Where Ghana’s Money Came From and Where It Went: A Breakdown of Government's 2025 Fiscal Data
- bernard boateng
- 14 hours ago
- 2 min read
Introduction
Every year, the Ghanaian government collects billions of cedis in taxes and other revenues to fund public services, infrastructure, and social programs. But how exactly is that money generated and where does it go?
Using data from Ghana’s 2025 fiscal framework, this analysis breaks down government revenue sources, spending priorities, and the resulting budget deficit.
Understanding this fiscal structure provides important insight into the country’s economic challenges and policy choices.

Government Revenue in 2025
In 2025, Ghana’s government generated GH¢224.88 billion in revenue.
The overwhelming majority of this income came from taxes.
Revenue breakdown:
Direct taxes: GH¢95.24B (42%)
Indirect taxes: GH¢74.20B (33%)
Trade taxes: GH¢23.30B (10%)
Non-tax revenue: GH¢27.87B (12%)
Grants: GH¢1.82B (1%)
Other revenue: GH¢2.44B (1%)
In total, tax revenue accounts for about 85% of government income, highlighting the central role of domestic taxation in funding public spending.
Government Spending in 2025
Total government expenditure reached GH¢233.78 billion.
Spending was concentrated in a few key areas.
Breakdown:
Compensation of employees: GH¢78.97B (34%)
Transfers to other government units: GH¢57.72B (25%)

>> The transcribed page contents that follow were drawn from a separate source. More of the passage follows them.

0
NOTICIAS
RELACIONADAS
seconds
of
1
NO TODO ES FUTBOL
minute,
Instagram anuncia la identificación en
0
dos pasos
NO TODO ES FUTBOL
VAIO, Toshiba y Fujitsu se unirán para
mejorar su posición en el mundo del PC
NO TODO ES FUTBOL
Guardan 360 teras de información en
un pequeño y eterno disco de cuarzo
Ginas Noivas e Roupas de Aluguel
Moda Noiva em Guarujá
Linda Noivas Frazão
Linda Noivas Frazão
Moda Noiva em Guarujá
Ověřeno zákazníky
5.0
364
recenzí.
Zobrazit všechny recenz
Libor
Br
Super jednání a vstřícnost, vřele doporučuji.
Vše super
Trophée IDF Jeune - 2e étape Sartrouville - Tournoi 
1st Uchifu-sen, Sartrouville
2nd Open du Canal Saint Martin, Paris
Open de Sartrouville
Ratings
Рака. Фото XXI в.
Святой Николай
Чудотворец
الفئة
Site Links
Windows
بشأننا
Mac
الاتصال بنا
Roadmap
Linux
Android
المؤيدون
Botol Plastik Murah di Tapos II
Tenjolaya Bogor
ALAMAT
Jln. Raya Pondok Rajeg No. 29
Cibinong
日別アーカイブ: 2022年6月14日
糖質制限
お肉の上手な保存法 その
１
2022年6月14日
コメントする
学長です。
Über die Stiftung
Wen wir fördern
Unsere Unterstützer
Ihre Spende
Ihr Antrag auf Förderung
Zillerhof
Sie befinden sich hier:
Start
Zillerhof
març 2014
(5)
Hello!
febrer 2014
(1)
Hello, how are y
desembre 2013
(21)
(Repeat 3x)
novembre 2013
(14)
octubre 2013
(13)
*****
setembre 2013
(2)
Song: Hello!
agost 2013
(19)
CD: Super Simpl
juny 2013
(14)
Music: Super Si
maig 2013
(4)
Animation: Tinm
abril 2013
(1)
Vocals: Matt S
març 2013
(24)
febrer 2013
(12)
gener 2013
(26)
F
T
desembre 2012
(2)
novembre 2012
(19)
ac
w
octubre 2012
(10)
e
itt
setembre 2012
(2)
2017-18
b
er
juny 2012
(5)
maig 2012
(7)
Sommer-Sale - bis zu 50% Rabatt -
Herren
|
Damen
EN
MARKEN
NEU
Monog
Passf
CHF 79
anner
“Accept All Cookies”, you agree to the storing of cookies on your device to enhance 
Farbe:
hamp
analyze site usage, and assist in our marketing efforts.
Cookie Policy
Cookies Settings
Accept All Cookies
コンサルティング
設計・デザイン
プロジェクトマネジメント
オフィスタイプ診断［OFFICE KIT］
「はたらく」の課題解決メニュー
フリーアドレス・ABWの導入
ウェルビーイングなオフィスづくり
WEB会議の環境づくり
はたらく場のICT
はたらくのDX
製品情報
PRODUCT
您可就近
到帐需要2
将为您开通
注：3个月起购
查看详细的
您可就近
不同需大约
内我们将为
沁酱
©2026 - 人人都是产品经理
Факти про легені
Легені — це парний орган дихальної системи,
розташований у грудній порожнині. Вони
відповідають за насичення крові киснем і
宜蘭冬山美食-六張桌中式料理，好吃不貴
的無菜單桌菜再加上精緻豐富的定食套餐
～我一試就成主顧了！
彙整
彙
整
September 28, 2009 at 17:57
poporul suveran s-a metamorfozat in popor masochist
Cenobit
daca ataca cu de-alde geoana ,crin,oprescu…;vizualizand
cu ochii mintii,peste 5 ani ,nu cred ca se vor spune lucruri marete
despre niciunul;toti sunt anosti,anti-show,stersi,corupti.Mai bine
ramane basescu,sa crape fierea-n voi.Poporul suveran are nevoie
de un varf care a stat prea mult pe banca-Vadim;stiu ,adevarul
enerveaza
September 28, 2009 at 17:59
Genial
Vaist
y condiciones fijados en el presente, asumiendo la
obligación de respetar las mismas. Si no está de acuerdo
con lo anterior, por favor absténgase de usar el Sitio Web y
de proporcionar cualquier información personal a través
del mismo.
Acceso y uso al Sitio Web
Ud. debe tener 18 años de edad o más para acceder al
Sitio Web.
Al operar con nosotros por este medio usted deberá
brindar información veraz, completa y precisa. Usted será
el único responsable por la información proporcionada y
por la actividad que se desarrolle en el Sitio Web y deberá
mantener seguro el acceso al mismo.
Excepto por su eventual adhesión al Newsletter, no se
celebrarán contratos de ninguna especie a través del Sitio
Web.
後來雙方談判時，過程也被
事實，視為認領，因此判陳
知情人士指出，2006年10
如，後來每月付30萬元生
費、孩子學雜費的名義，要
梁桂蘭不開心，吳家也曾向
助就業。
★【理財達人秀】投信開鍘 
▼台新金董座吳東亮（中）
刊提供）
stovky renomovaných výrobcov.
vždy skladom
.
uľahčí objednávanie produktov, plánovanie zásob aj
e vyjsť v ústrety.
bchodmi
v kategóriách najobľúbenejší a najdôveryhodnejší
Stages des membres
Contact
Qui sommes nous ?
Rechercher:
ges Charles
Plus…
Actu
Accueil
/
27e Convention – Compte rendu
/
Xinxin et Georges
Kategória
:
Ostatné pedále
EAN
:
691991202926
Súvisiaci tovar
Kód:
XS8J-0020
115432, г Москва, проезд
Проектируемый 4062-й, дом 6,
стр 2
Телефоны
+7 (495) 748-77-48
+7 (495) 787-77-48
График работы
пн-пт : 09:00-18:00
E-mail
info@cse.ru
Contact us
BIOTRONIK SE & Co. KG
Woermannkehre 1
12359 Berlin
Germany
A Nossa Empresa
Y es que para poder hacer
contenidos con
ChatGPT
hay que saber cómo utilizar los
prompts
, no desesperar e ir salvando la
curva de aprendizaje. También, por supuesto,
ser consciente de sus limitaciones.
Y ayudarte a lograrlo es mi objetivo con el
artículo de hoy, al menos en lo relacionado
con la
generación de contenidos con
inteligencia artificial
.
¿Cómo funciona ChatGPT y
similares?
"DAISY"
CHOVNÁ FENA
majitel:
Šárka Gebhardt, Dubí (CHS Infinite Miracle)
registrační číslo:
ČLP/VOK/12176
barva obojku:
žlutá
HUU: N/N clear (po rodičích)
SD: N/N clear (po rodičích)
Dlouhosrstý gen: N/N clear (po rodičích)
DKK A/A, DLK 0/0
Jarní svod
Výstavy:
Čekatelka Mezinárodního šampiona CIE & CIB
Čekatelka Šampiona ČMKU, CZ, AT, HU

Interest payments: GH¢49.89B (21%)
Capital expenditure: GH¢20.24B (9%)
Other spending: GH¢17.87B (8%)
Two major spending pressures stand out:
1. Public sector wages
Employee compensation accounts for over one-third of total government spending, reflecting the size of the public sector workforce.
2. Debt servicing
Interest payments alone consume 21% of spending and roughly GH¢22 out of every GH¢100 of revenue collected.
The Development Spending Challenge
Perhaps the most striking figure is the level of capital expenditure.
Only 9% of government spending goes toward capital investment, such as infrastructure, schools, hospitals, and long-term development projects.
This raises concerns about the government’s ability to drive sustained economic growth through investment.
Ghana’s Budget Deficit
Despite strong revenue collection, government spending exceeded income.
Revenue: GH¢224.88B
Spending: GH¢233.78B
This resulted in a budget deficit of GH¢8.9 billion.
In simple terms, Ghana spent about 4 pesewas more than it earned for every cedi collected.
Budget deficits are typically financed through borrowing, which can increase future debt servicing obligations.
Key Takeaways
Three important insights emerge from Ghana’s fiscal structure:
Taxes dominate government income, accounting for about 85% of revenue.
Debt servicing absorbs a large share of resources, taking about one-fifth of spending.
Development spending remains limited, with only 9% allocated to capital projects.
These dynamics highlight the ongoing fiscal challenge of balancing debt obligations, public sector costs, and long-term development investment.